Hirata’s mission is largely educational. The Pearl City, Oahu, native taught culinary arts for 12 years at Hawaii Community College after serving as a sous chef for Chef Alan Wong at Four Seasons Resort Hualalai. Wong — who like Yamaguchi is a co-founder of Hawaii Regional Cuisine — serves as one of Hirata’s informal advisors.

“My students the past 12 years — and they’re mostly local — they didn’t know the ingredients I grew up eating,” Hirata said. “They’ve never seen it before. They never prepared it or caught it or foraged for it. And for me, that was a really big red flag that our food identity is in trouble right now.

“I want to share the information that I have with the younger generation of professional cooks, so that we can ultimately celebrate Hawaii cuisine and Hawaii ingredients.”

Hirata also was hit hard by the pandemic, saying Na‘au “literally did nothing for an entire year.”

“We didn’t do any dinners. And it was fortunate that I was still the program coordinator at the college. I had a salary,” he said.

In a leap of faith, Hirata left his tenured position in July 2021 to focus on Na‘au.

“I decided it was important enough to take this chance,” he said. “I sat on this idea for five years before I decided to pull the trigger. COVID did put a stall on the project in a lot of ways, but we’re slowly starting to find our footing, and we feel like we’re gaining a lot of momentum again.”

The third nominee, Hilo-born Sheldon Simeon, is arguably Hawaii’s most famous chef — and he’s still a few months away from turning 40.

A two-time finalist and fan favorite on Bravo TV’s “Top Chef,” his cookbook, “Cook Real Hawai‘i” — co-written with Garrett Snyder — still boasts strong sales almost a year after publication.

This is Simeon’s fourth time as a James Beard semifinalist, having been double-nominated in 2011 for Rising Star Chef of the Year and Best New Restaurant while working at Star Noodle in Kahului, plus nominations in 2019 for Best New Restaurant while executive chef at Lineage in Wailea, and in 2020 for Best Chef Northwest and Pacific at Lineage.

The fare at Tin Roof is an elevated version of local-style plate lunch and poke bowls, with favorites including mochiko chicken and pork belly. Operated by Simeon and his wife, Janice, the popular Maui eatery ceased indoor dining due to the pandemic, but has long lines for takeout.

“I’ve been in and out. I’ve been focusing on the promotion of the book and doing all kinds of other things,” Simeon said. “The people who should be celebrated is my crew and my team. Those are the guys that show up every day … do it with a smile and do it with confidence.

“Their loyalty and their constant hustle just amazes me.”

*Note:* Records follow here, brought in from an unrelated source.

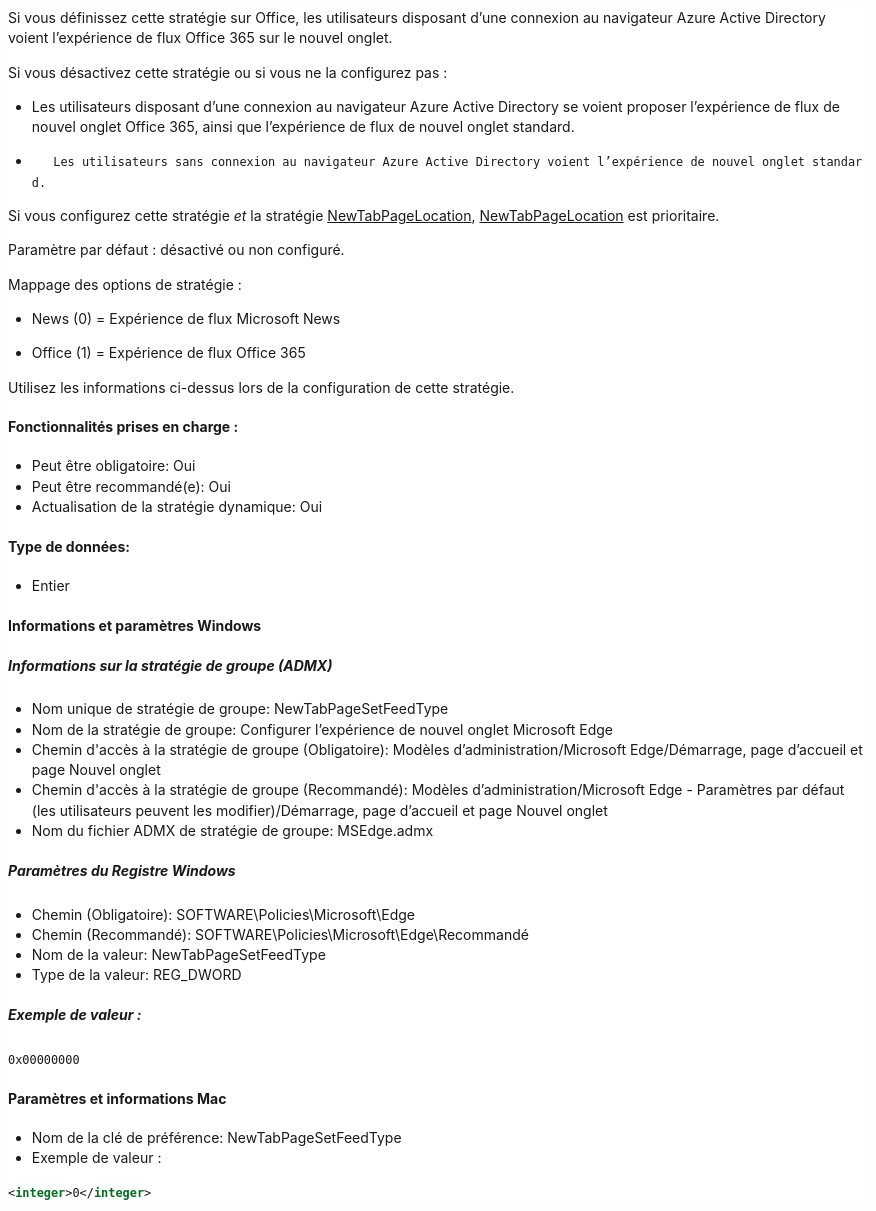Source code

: Si vous définissez cette stratégie sur Office, les utilisateurs disposant d’une connexion au navigateur Azure Active Directory voient l’expérience de flux Office 365 sur le nouvel onglet.

Si vous désactivez cette stratégie ou si vous ne la configurez pas :

- Les utilisateurs disposant d’une connexion au navigateur Azure Active Directory se voient proposer l’expérience de flux de nouvel onglet Office 365, ainsi que l’expérience de flux de nouvel onglet standard.

-        Les utilisateurs sans connexion au navigateur Azure Active Directory voient l’expérience de nouvel onglet standard.

Si vous configurez cette stratégie *et* la stratégie [NewTabPageLocation](#newtabpagelocation), [NewTabPageLocation](#newtabpagelocation) est prioritaire.

Paramètre par défaut : désactivé ou non configuré.

Mappage des options de stratégie :

* News (0) = Expérience de flux Microsoft News

* Office (1) = Expérience de flux Office 365

Utilisez les informations ci-dessus lors de la configuration de cette stratégie.

  #### Fonctionnalités prises en charge :
  - Peut être obligatoire: Oui
  - Peut être recommandé(e): Oui
  - Actualisation de la stratégie dynamique: Oui

  #### Type de données:
  - Entier

  #### Informations et paramètres Windows
  ##### Informations sur la stratégie de groupe (ADMX)
  - Nom unique de stratégie de groupe: NewTabPageSetFeedType
  - Nom de la stratégie de groupe: Configurer l’expérience de nouvel onglet Microsoft Edge
  - Chemin d'accès à la stratégie de groupe (Obligatoire): Modèles d’administration/Microsoft Edge/Démarrage, page d’accueil et page Nouvel onglet
  - Chemin d'accès à la stratégie de groupe (Recommandé): Modèles d’administration/Microsoft Edge - Paramètres par défaut (les utilisateurs peuvent les modifier)/Démarrage, page d’accueil et page Nouvel onglet
  - Nom du fichier ADMX de stratégie de groupe: MSEdge.admx
  ##### Paramètres du Registre Windows
  - Chemin (Obligatoire): SOFTWARE\Policies\Microsoft\Edge
  - Chemin (Recommandé): SOFTWARE\Policies\Microsoft\Edge\Recommandé
  - Nom de la valeur: NewTabPageSetFeedType
  - Type de la valeur: REG_DWORD
  ##### Exemple de valeur :
```
0x00000000
```


  #### Paramètres et informations Mac
  - Nom de la clé de préférence: NewTabPageSetFeedType
  - Exemple de valeur :
``` xml
<integer>0</integer>
```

All three Beard-nominated chefs are acquainted, but haven’t seen each other much during the pandemic. But in a chance encounter, Simeon and Hirata had drinks and conversation in October in New York City.

“I was promoting my book and doing a pop-up, and he was doing a farm dinner in New Jersey,” Simeon said. “He had just had dinner at Le Bernardin, and I had just finished my pop-up. And we just happened to find each other in the city at the same time.

“It was cool to see two Hilo boys in the big city, just enjoying ourselves and being thankful for all of our accomplishments.”